When studying the cosmos we cannot perform experiments; all information is
obtained from observations and measurements. Theories are then devised by
extracting some regularity in the observations and coding this into physical
laws. Through simulations, we will engage in this methodology, as a basic part
of the course. One of the goals of this course is to help you attain science
literacy and to understand and appreciate science as a discovery process. No
one is right initially and all theories are subject to modification pending more
accurate and precise observations. Unfortunately, as illustrated, human ego can
get in the way of the objective scientific process. But there are other, most
subtle factors at work here as well:
 Even though one might identify the kind of problem that needs
investigation (e.g. how to stars shine; does the earth go around the sun?)

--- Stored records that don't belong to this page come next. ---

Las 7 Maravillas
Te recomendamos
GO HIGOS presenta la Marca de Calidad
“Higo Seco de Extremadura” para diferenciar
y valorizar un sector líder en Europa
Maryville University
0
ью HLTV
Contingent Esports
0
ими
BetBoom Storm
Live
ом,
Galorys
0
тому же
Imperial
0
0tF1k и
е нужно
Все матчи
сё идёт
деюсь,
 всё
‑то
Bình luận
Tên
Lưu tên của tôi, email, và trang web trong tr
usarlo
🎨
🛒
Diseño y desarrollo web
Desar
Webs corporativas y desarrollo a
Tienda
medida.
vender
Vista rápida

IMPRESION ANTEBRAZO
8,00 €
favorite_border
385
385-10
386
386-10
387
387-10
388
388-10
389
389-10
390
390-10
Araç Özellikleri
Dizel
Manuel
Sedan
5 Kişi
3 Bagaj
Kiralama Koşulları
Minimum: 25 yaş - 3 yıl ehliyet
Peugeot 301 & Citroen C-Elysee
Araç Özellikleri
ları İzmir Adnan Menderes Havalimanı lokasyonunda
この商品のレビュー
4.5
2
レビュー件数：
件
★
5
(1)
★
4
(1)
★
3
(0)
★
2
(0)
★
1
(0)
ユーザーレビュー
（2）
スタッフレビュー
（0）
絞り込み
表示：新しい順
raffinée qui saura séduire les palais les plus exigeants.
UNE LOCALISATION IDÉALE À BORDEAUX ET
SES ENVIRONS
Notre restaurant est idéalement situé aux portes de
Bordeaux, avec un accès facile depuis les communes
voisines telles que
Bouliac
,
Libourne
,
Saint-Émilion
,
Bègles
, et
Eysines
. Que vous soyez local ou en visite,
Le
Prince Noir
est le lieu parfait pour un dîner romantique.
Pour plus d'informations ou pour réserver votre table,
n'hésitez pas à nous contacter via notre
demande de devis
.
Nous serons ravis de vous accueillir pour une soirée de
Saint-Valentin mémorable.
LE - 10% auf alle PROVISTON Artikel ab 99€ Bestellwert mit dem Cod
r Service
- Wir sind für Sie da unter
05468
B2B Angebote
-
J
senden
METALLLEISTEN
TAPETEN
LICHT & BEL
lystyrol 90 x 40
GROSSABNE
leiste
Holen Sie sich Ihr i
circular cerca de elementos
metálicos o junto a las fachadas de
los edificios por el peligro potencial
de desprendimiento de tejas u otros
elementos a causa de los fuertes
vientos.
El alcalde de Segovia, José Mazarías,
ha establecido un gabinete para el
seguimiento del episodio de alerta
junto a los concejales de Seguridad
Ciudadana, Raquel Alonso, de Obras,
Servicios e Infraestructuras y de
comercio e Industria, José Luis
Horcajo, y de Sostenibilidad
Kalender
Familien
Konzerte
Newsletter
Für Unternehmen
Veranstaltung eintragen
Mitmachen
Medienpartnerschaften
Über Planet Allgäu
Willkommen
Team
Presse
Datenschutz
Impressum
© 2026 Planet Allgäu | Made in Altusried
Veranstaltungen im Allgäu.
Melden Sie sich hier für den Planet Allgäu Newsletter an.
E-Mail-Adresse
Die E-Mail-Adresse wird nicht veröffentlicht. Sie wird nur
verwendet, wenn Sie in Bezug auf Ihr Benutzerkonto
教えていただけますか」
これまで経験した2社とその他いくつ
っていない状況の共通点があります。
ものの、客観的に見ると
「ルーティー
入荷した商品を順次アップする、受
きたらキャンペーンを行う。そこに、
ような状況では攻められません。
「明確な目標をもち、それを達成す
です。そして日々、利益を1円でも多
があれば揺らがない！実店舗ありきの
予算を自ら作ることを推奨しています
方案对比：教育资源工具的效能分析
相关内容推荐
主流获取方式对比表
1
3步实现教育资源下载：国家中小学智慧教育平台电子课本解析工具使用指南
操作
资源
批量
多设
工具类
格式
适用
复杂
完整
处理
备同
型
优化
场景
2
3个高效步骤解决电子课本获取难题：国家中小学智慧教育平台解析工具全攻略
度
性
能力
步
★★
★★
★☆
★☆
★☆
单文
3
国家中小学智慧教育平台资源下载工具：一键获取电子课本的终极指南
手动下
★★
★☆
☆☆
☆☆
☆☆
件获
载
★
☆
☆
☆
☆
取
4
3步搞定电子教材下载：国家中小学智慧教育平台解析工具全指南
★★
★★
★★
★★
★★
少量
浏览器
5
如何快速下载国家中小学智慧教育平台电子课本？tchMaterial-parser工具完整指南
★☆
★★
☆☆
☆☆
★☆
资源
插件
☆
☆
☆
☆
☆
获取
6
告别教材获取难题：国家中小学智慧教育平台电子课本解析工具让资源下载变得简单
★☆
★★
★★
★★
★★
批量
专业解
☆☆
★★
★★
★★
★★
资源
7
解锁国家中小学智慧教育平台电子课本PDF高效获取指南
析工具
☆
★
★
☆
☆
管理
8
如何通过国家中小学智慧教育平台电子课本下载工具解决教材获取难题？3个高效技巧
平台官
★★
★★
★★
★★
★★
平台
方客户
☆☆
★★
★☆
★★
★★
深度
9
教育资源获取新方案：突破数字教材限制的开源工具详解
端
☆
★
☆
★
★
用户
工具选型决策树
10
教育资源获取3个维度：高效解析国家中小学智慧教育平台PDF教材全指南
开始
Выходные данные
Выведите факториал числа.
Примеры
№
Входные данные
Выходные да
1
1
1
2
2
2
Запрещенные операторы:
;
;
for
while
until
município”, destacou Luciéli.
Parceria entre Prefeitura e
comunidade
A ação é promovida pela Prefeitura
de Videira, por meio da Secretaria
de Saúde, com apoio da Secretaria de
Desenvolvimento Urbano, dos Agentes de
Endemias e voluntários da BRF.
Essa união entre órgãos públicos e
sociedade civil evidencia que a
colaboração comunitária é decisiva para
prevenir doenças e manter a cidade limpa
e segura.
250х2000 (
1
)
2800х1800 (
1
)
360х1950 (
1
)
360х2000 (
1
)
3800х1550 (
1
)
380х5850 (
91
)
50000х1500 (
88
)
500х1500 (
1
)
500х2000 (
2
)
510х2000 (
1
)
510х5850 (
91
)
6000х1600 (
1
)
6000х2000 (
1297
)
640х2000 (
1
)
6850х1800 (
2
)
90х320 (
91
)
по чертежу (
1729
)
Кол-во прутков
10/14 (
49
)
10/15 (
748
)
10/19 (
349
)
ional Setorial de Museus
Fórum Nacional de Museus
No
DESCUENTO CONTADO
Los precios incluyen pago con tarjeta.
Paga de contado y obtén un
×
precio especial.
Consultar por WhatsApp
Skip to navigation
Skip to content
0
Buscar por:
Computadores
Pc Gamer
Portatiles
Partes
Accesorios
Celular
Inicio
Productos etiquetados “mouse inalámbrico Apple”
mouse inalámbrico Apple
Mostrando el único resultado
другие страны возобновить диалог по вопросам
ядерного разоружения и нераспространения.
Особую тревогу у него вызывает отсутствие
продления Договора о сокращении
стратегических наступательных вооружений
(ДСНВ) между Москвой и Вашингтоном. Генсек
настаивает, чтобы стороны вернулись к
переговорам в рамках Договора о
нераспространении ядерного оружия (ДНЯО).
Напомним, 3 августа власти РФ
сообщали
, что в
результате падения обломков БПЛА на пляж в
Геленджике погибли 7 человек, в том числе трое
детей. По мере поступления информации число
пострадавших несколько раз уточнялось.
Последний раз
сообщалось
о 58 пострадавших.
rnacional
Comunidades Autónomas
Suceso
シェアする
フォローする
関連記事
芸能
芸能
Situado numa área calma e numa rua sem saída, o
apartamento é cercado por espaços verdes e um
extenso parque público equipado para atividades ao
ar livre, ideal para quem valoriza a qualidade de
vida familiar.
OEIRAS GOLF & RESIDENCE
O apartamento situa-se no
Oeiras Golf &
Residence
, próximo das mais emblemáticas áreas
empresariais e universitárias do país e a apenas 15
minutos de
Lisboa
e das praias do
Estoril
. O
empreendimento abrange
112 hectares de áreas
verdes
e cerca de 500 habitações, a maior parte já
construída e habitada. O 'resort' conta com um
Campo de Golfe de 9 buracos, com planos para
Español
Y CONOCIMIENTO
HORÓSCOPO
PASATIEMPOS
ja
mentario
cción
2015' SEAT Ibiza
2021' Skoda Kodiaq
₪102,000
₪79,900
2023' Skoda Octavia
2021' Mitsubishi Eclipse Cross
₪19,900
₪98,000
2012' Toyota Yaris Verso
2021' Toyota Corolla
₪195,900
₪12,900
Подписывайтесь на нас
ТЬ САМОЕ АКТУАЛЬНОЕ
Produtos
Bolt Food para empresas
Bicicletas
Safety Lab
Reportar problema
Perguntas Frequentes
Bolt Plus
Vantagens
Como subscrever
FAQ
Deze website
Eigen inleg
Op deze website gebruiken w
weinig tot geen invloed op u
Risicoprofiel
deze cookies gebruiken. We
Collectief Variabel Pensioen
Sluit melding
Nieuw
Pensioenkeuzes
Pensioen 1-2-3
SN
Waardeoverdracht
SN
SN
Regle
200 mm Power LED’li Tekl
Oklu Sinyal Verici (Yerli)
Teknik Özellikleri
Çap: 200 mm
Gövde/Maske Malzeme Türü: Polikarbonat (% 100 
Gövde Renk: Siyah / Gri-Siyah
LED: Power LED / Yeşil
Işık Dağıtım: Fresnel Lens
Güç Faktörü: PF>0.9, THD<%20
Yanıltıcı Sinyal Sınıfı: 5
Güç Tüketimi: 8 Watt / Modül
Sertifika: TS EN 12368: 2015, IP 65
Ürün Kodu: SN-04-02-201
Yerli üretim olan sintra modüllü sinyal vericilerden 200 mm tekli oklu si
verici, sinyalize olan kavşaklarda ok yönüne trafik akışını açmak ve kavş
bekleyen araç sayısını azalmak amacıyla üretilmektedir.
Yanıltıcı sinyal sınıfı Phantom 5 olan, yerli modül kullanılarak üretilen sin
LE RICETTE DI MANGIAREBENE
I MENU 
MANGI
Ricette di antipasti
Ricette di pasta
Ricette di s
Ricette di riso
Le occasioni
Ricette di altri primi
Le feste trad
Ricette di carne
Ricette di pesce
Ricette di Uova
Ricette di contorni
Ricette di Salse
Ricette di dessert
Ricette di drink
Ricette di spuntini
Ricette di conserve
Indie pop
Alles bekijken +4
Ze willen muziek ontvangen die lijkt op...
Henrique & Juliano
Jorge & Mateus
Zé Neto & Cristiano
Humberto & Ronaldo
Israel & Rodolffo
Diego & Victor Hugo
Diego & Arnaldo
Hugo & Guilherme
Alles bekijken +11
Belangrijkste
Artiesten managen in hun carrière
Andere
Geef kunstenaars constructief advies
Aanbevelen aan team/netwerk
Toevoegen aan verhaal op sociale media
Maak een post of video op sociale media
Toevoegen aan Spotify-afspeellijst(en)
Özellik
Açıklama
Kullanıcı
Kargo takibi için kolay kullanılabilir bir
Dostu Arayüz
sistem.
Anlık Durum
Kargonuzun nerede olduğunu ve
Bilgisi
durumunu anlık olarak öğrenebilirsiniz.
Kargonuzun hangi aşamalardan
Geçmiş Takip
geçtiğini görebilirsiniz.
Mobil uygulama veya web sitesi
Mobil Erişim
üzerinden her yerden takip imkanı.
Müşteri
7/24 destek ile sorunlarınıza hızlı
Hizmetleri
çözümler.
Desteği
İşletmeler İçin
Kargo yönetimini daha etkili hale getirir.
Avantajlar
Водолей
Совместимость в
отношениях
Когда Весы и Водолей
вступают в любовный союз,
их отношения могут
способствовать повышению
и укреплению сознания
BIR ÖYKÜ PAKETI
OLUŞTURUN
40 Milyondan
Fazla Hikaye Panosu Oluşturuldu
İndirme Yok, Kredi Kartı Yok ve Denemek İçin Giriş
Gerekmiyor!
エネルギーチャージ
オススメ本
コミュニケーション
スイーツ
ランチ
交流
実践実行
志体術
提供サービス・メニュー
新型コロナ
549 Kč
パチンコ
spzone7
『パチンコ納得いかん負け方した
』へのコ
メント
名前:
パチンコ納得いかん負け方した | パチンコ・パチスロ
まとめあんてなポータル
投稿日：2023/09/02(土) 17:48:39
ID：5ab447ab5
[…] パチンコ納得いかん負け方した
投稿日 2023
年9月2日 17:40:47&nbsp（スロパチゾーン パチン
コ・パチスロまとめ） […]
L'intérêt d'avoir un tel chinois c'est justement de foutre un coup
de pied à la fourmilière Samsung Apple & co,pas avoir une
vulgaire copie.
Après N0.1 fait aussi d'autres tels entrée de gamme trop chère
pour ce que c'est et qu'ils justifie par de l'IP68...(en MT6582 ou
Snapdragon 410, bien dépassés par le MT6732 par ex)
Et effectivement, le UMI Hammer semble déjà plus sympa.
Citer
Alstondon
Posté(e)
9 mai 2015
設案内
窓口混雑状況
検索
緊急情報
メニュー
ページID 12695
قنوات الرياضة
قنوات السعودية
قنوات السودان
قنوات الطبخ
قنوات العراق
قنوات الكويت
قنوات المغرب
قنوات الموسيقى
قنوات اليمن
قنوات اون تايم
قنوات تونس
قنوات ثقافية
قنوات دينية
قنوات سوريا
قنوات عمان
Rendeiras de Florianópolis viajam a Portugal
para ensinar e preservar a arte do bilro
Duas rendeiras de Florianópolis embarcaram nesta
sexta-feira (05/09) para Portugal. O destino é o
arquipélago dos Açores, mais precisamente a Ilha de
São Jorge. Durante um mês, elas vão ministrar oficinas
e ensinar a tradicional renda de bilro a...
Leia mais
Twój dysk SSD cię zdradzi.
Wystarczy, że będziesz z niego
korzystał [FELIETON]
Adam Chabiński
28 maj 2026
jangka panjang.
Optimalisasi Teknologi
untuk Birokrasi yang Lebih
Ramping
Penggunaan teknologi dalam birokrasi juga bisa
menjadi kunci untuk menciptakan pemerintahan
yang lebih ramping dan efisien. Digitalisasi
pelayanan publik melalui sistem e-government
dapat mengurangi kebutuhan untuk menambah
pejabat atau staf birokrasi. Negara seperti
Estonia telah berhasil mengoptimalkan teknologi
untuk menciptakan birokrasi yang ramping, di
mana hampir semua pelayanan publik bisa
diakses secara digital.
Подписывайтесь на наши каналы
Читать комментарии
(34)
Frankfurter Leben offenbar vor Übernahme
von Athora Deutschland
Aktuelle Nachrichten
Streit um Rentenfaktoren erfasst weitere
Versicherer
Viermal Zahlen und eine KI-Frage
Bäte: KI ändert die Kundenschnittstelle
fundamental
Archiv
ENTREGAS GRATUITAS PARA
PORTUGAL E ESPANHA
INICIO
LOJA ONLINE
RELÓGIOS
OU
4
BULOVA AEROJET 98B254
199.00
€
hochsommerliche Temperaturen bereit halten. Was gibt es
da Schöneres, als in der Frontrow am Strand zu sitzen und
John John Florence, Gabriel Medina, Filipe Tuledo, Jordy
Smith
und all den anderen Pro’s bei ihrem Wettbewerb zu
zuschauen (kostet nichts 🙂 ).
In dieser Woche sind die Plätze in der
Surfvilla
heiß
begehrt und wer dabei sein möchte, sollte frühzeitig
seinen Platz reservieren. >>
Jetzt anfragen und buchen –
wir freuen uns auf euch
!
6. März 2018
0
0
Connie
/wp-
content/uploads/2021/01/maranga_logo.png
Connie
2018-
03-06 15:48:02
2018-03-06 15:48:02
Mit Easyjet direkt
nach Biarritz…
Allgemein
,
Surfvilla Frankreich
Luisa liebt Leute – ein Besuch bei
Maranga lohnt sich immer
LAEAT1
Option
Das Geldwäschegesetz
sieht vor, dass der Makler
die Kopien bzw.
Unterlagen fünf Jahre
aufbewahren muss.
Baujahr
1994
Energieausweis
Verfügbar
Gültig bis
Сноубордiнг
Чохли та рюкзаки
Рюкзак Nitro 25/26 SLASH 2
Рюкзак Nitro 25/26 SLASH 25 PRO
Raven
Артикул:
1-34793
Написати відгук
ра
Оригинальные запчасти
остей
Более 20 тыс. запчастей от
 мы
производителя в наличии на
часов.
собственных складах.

it is often unclear what kinds of observations and/or data need to be
collected to best address the problem.
 A more serious limitation (which occurs frequently in astronomy) is that
the instrumental precision required to make a definitive observation
doesn’t exist and therefore your measurements or observations are not
précised enough to really test anything. In addition all
instruments/detectors have noise associated with them and therefore one
must understand how their instrument works in order to more properly
determine the reliability of the data. This point will become clearer in
the good cop/bad cop assignment which is upcoming.
 Finally, one must be sure that one is measuring a representative sample
of the phenomena. Since we can’t go in the Universe to find our sample,
this could be a problem. For instance, 100 years ago when detectors
were far more imprecise than now, only the very nearest stars could be
measured. What if those nearby stars were not representative of stars in
general (fortunately they are)? This would mean that we have measured
a biased sample and therefore have obtained results applicable only to
that sample and not to the general phenomena. As an example, consider
a race of aliens that want to measure the average height of humans
(possibly for invasion intel …_) – suppose they choose to land in the
Portland Trailblazer locker room and made their measurements! That
sample would be biased, their results would then be biased, and they
would not have an accurate measure of the average height of humans.
Sampling problems like this in astronomy can be quite severe and we
will touch more upon this when we get to stellar parallax.